There is also a more complex version (still a work in progress) included in the 'moodle_demo' folder, with a queue system, game replays, multiple models guessing at the same time, and more. You can play with the resulting app at moodle-game.com.

Running the app

The simple version of the app uses Anthropic's Haiku model, so you need to set up an Anthropic API key. You can get one by signing up at https://anthropic.com/. Once you have your key, you can run the app with:

export ANTHROPIC_API_KEY=your_api_key
python app.py

How it works

The user draws on an HTML canvas. This example doesn't use HTMX. Instead, some custom JavaScript (written by ChatGPT) sets up the drawing canvas and sends the drawing data to the server any time a line is drawn.
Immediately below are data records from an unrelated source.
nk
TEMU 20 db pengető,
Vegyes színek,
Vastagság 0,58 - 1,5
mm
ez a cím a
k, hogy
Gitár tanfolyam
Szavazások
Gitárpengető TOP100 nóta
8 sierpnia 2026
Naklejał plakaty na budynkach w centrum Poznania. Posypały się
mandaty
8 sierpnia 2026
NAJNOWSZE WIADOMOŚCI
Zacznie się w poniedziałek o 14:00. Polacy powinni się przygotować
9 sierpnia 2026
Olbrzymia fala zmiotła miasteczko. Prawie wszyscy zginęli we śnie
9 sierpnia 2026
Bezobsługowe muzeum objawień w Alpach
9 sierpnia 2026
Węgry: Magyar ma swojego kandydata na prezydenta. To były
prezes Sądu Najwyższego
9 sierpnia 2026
Whatever response the server sends back is displayed as a caption below the canvas.

function sendCanvasData() {
  canvas.toBlob((blob) => {
    const formData = new FormData();
    formData.append('image', blob, 'canvas.png');

    fetch('/process-canvas', {
      method: 'POST',
      body: formData,
    }).then(response => response.json())
      .then(data => {
        document.getElementById('caption').innerHTML = data.caption;
        console.log(data);})
      .catch(error => console.error('Error:', error));
  });
}

The server receives the image data, processes it with the Anthropic model, and sends back the caption.
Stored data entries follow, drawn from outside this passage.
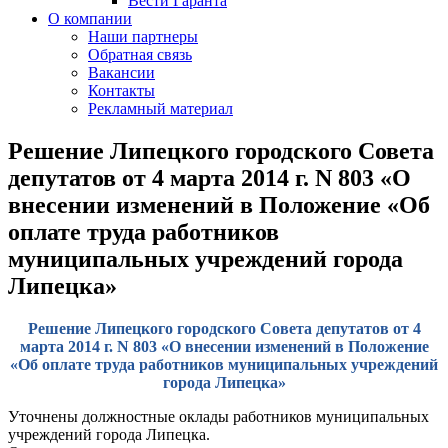
Вести Гаранта
О компании
Наши партнеры
Обратная связь
Вакансии
Контакты
Рекламный материал
Решение Липецкого городского Совета
депутатов от 4 марта 2014 г. N 803 «О
внесении изменений в Положение «Об
оплате труда работников
муниципальных учреждений города
Липецка»
Решение Липецкого городского Совета депутатов от 4
марта 2014 г. N 803 «О внесении изменений в Положение
«Об оплате труда работников муниципальных учреждений
города Липецка»
Уточнены должностные оклады работников муниципальных
учреждений города Липецка.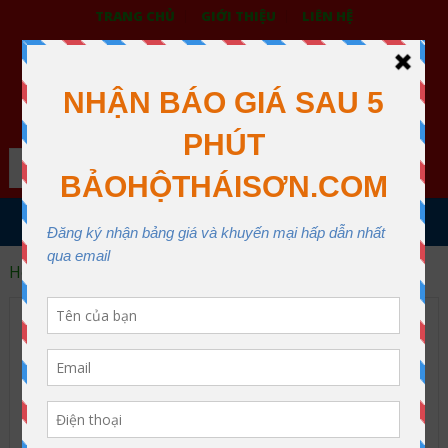
TRANG CHỦ
GIỚI THIỆU
LIÊN HỆ
BẢO HỘ LAO ĐỘNG THÁI SƠN
XƯỞNG MAY THÁI SƠN QUẬN 12
Search
MENU
Home
non ky thuat
non ky thuat Archive
Ba bước đặt mua nón bảo hộ lao động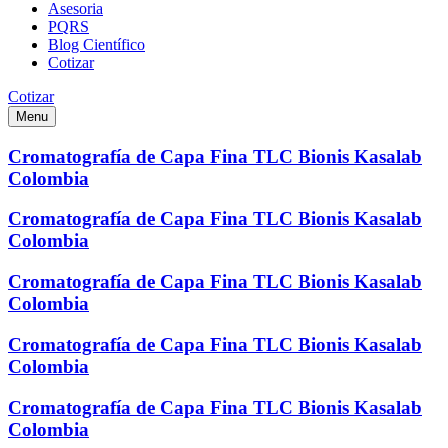
Asesoria
PQRS
Blog Científico
Cotizar
Cotizar
Menu
Cromatografía de Capa Fina TLC Bionis Kasalab
Colombia
Cromatografía de Capa Fina TLC Bionis Kasalab
Colombia
Cromatografía de Capa Fina TLC Bionis Kasalab
Colombia
Cromatografía de Capa Fina TLC Bionis Kasalab
Colombia
Cromatografía de Capa Fina TLC Bionis Kasalab
Colombia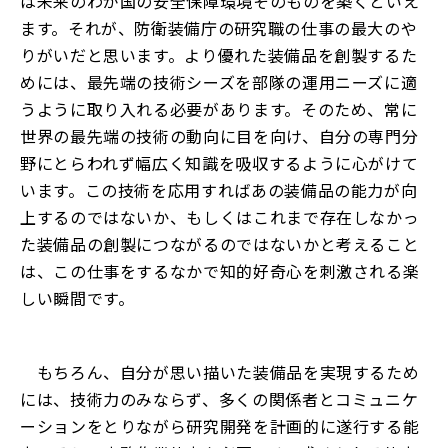
は未来のわが国の安全保障環境そのものを築くといえ
ます。それが、防衛装備庁の研究職の仕事の最大のや
りがいだと思います。より優れた装備品を創製するた
めには、最先端の技術シーズを部隊の運用ニーズに適
うように取り入れる必要があります。そのため、常に
世界の最先端の技術の動向に目を向け、自分の専門分
野にとらわれず幅広く知識を吸収するように心がけて
います。この技術を応用すればあの装備品の能力が向
上するのではないか、もしくはこれまで存在しなかっ
た装備品の創製につながるのではないかと考えること
は、この仕事をするなかで知的好奇心を刺激される楽
しい瞬間です。
もちろん、自分が思い描いた装備品を実現するため
には、技術力のみならず、多くの関係者とコミュニケ
ーションをとりながら研究開発を計画的に遂行する能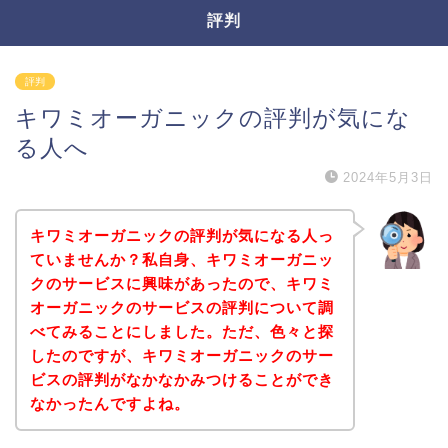
評判
評判
キワミオーガニックの評判が気にな
る人へ
2024年5月3日
キワミオーガニックの評判が気になる人っ
ていませんか？私自身、キワミオーガニッ
クのサービスに興味があったので、キワミ
オーガニックのサービスの評判について調
べてみることにしました。ただ、色々と探
したのですが、キワミオーガニックのサー
ビスの評判がなかなかみつけることができ
なかったんですよね。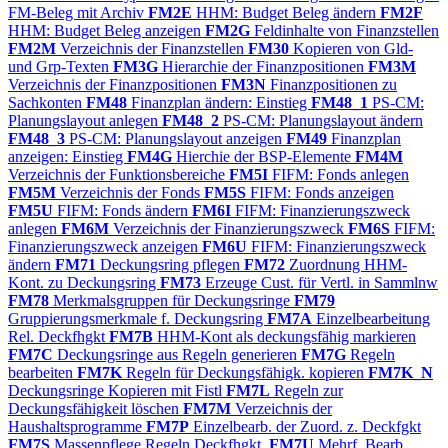
FM-Beleg mit Archiv
FM2E
HHM: Budget Beleg ändern
FM2F
HHM: Budget Beleg anzeigen
FM2G
Feldinhalte von Finanzstellen
FM2M
Verzeichnis der Finanzstellen
FM30
Kopieren von Gld-
und Grp-Texten
FM3G
Hierarchie der Finanzpositionen
FM3M
Verzeichnis der Finanzpositionen
FM3N
Finanzpositionen zu
Sachkonten
FM48
Finanzplan ändern: Einstieg
FM48_1
PS-CM:
Planungslayout anlegen
FM48_2
PS-CM: Planungslayout ändern
FM48_3
PS-CM: Planungslayout anzeigen
FM49
Finanzplan
anzeigen: Einstieg
FM4G
Hierchie der BSP-Elemente
FM4M
Verzeichnis der Funktionsbereiche
FM5I
FIFM: Fonds anlegen
FM5M
Verzeichnis der Fonds
FM5S
FIFM: Fonds anzeigen
FM5U
FIFM: Fonds ändern
FM6I
FIFM: Finanzierungszweck
anlegen
FM6M
Verzeichnis der Finanzierungszweck
FM6S
FIFM:
Finanzierungszweck anzeigen
FM6U
FIFM: Finanzierungszweck
ändern
FM71
Deckungsring pflegen
FM72
Zuordnung HHM-
Kont. zu Deckungsring
FM73
Erzeuge Cust. für Vertl. in Sammlnw
FM78
Merkmalsgruppen für Deckungsringe
FM79
Gruppierungsmerkmale f. Deckungsring
FM7A
Einzelbearbeitung
Rel. Deckfhgkt
FM7B
HHM-Kont als deckungsfähig markieren
FM7C
Deckungsringe aus Regeln generieren
FM7G
Regeln
bearbeiten
FM7K
Regeln für Deckungsfähigk. kopieren
FM7K_N
Deckungsringe Kopieren mit Fistl
FM7L
Regeln zur
Deckungsfähigkeit löschen
FM7M
Verzeichnis der
Haushaltsprogramme
FM7P
Einzelbearb. der Zuord. z. Deckfgkt
FM7S
Massenpflege Regeln Deckfhgkt.
FM7U
Mehrf. Bearb.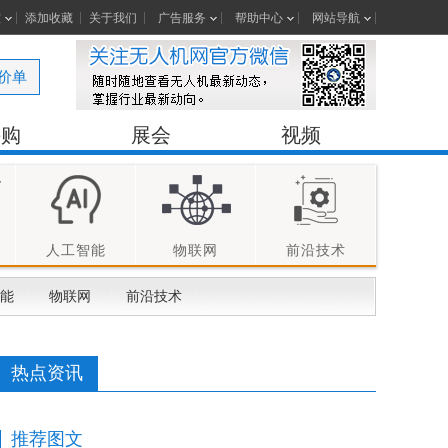
室
添加收藏
关于我们
广告服务
帮助中心
网站导航
价单
采购
展会
视频
人工智能
物联网
前沿技术
能
物联网
前沿技术
热点资讯
推荐图文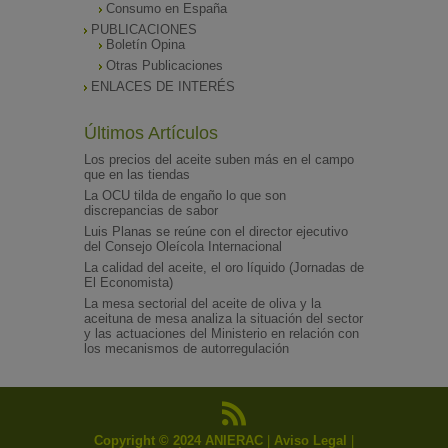
Consumo en España
PUBLICACIONES
Boletín Opina
Otras Publicaciones
ENLACES DE INTERÉS
Últimos Artículos
Los precios del aceite suben más en el campo
que en las tiendas
La OCU tilda de engaño lo que son
discrepancias de sabor
Luis Planas se reúne con el director ejecutivo
del Consejo Oleícola Internacional
La calidad del aceite, el oro líquido (Jornadas de
El Economista)
La mesa sectorial del aceite de oliva y la
aceituna de mesa analiza la situación del sector
y las actuaciones del Ministerio en relación con
los mecanismos de autorregulación
Copyright © 2024 ANIERAC
|
Aviso Legal
|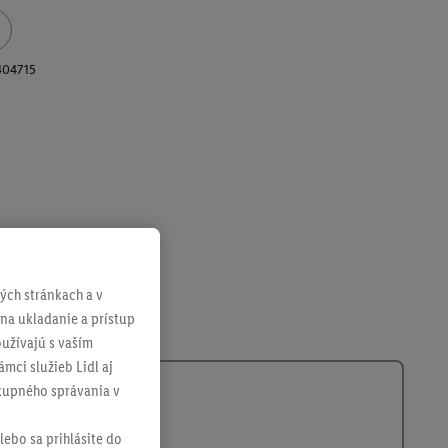
404715
ch stránkach a v
 na ukladanie a prístup
užívajú s vaším
mci služieb Lidl aj
ákupného správania v
lebo sa prihlásite do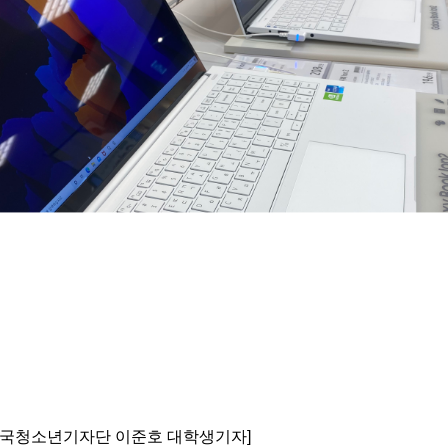
민국청소년기자단 이준호 대학생기자]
@app.post("/process-canvas")
async def process_canvas(image: str):
    image_bytes = await image.read()
    image_base64 = base64.b64encode(image_bytes).decode('utf-8')
    message = client.messages.create(
        model="claude-3-haiku-20240307",
        max_tokens=100,
        temperature=0.5,
        messages=[
           {"role": "user",
            "content": [
                {"type": "image",
                "source": {"type": "base64","media_type": "image/png",
                "data": image_base64}},
                {"type": "text",
                "text": "Write a haiku about this drawing, respond with only that."}
            ]}]
    )
    caption =  message.content[0].text.replace("\n", "<br>")
    return JSONResponse({"caption": caption})

Getting Fancy

The obvious next step was to turn this into a game of Pictionary! Here's what the current (work in progress) app looks like:

In Action

You can view the running app at moodle-game.com. The code for this version is in the 'moodle_demo' folder.